Exercise: Would you restate each entry word for word, omitting the pictures?

(Camera intrinsics and pose data)
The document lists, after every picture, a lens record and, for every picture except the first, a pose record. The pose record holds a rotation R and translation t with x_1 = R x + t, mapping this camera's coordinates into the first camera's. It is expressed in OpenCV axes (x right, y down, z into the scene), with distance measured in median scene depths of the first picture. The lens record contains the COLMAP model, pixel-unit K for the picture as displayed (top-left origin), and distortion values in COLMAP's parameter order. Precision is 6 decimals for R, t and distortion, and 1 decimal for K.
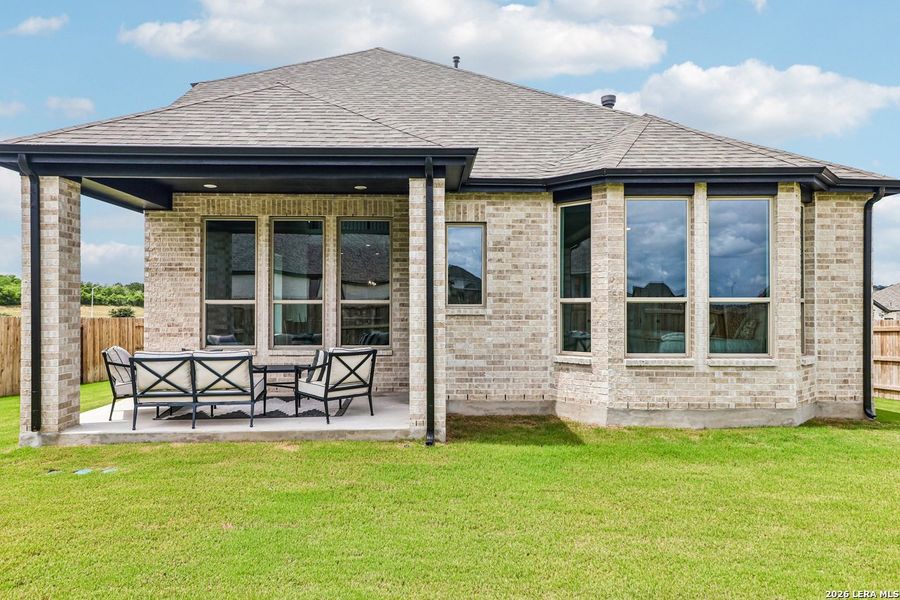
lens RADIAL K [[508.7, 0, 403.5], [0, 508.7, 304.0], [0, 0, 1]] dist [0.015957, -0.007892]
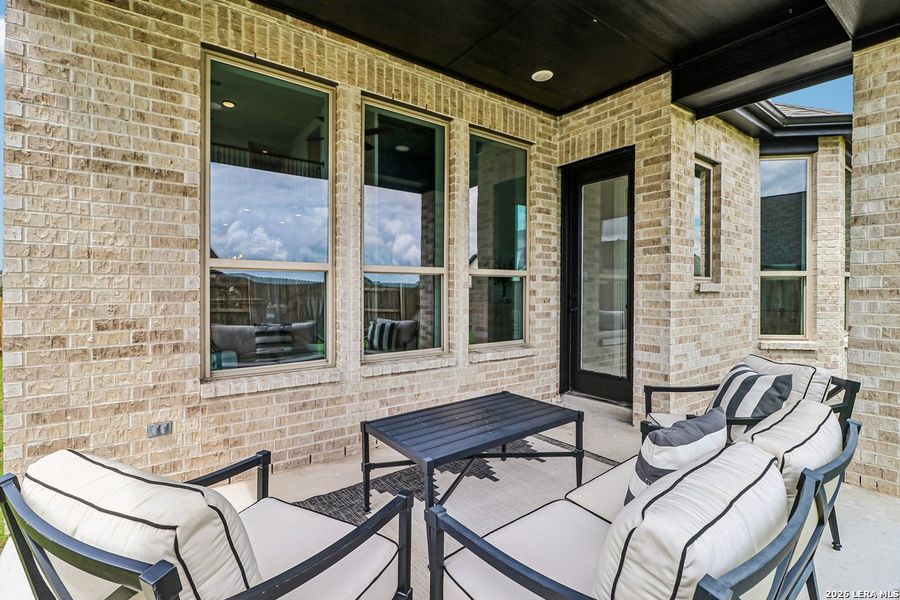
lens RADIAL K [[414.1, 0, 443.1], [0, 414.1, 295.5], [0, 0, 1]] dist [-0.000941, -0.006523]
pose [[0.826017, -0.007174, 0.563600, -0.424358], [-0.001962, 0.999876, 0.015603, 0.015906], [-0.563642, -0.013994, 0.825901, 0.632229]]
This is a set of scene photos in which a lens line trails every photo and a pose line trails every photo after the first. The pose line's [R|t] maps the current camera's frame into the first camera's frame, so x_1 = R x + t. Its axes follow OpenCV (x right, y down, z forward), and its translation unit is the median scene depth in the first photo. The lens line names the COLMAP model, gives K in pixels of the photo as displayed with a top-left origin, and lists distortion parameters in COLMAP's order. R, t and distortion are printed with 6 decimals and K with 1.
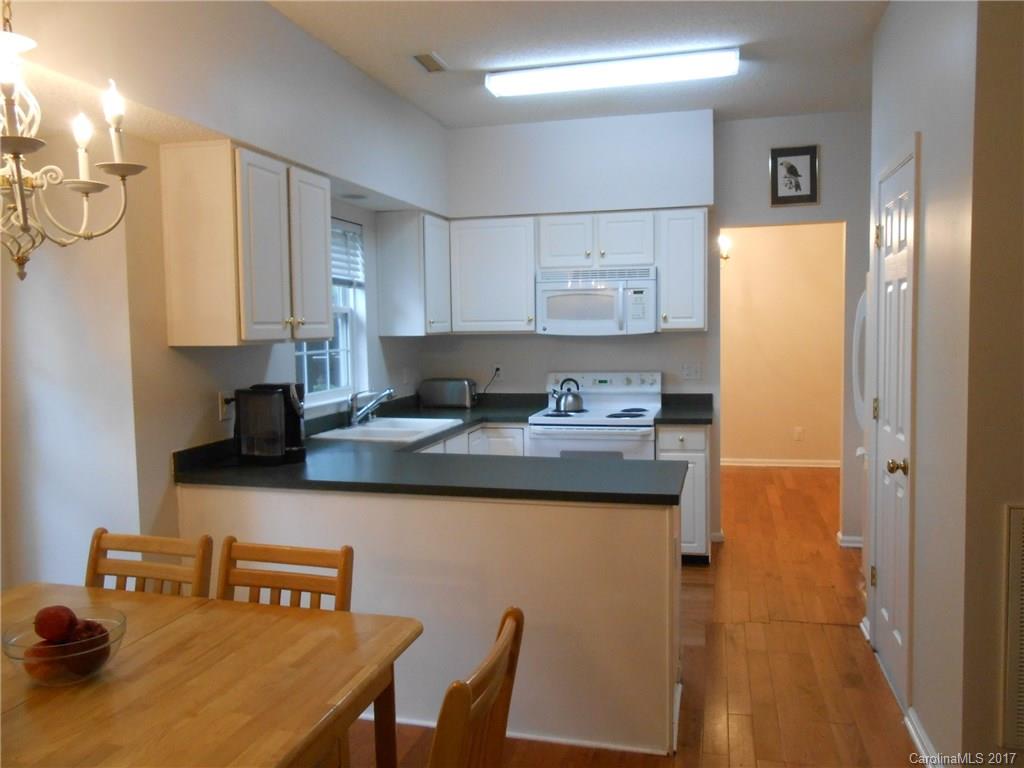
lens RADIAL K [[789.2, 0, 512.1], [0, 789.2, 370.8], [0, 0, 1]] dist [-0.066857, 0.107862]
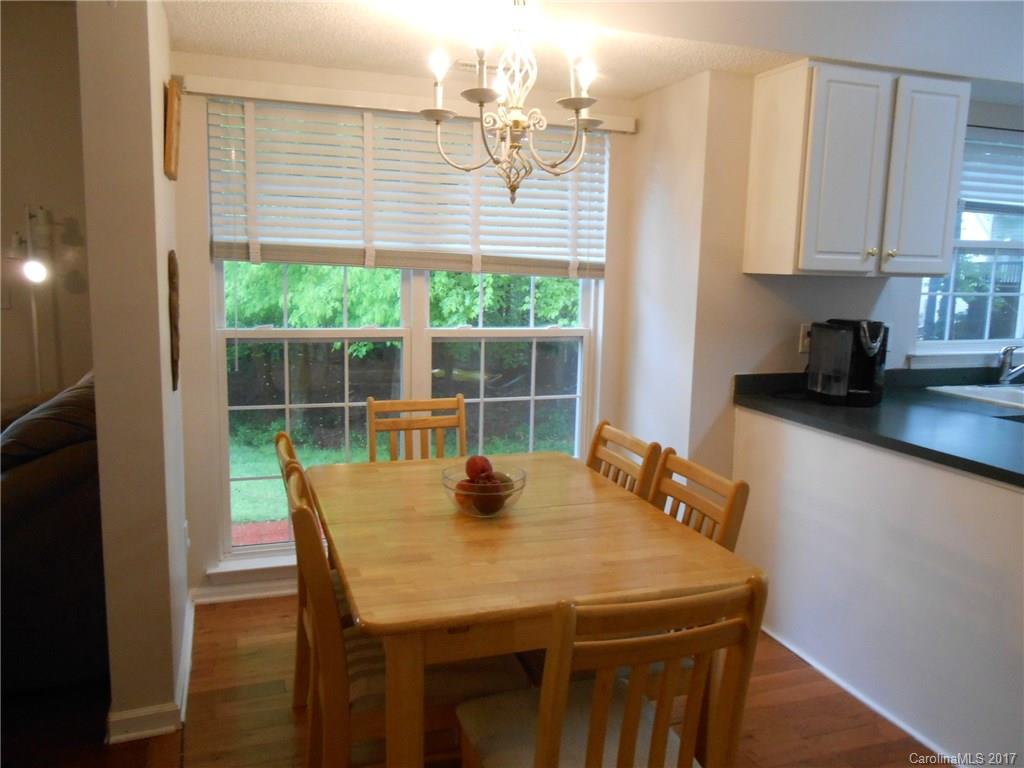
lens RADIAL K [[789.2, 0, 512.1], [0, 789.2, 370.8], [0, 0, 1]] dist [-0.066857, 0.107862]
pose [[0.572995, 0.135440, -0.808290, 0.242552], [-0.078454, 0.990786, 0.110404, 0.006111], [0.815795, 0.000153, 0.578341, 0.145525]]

Completed task:
The document lists, after every picture, a lens record and, for every picture except the first, a pose record. The pose record holds a rotation R and translation t with x_1 = R x + t, mapping this camera's coordinates into the first camera's. It is expressed in OpenCV axes (x right, y down, z into the scene), with distance measured in median scene depths of the first picture. The lens record contains the COLMAP model, pixel-unit K for the picture as displayed (top-left origin), and distortion values in COLMAP's parameter order. Precision is 6 decimals for R, t and distortion, and 1 decimal for K.
lens RADIAL K [[508.7, 0, 403.5], [0, 508.7, 304.0], [0, 0, 1]] dist [0.015957, -0.007892]
lens RADIAL K [[414.1, 0, 443.1], [0, 414.1, 295.5], [0, 0, 1]] dist [-0.000941, -0.006523]
pose [[0.826017, -0.007174, 0.563600, -0.424358], [-0.001962, 0.999876, 0.015603, 0.015906], [-0.563642, -0.013994, 0.825901, 0.632229]]
This is a set of scene photos in which a lens line trails every photo and a pose line trails every photo after the first. The pose line's [R|t] maps the current camera's frame into the first camera's frame, so x_1 = R x + t. Its axes follow OpenCV (x right, y down, z forward), and its translation unit is the median scene depth in the first photo. The lens line names the COLMAP model, gives K in pixels of the photo as displayed with a top-left origin, and lists distortion parameters in COLMAP's order. R, t and distortion are printed with 6 decimals and K with 1.
lens RADIAL K [[789.2, 0, 512.1], [0, 789.2, 370.8], [0, 0, 1]] dist [-0.066857, 0.107862]
lens RADIAL K [[789.2, 0, 512.1], [0, 789.2, 370.8], [0, 0, 1]] dist [-0.066857, 0.107862]
pose [[0.572995, 0.135440, -0.808290, 0.242552], [-0.078454, 0.990786, 0.110404, 0.006111], [0.815795, 0.000153, 0.578341, 0.145525]]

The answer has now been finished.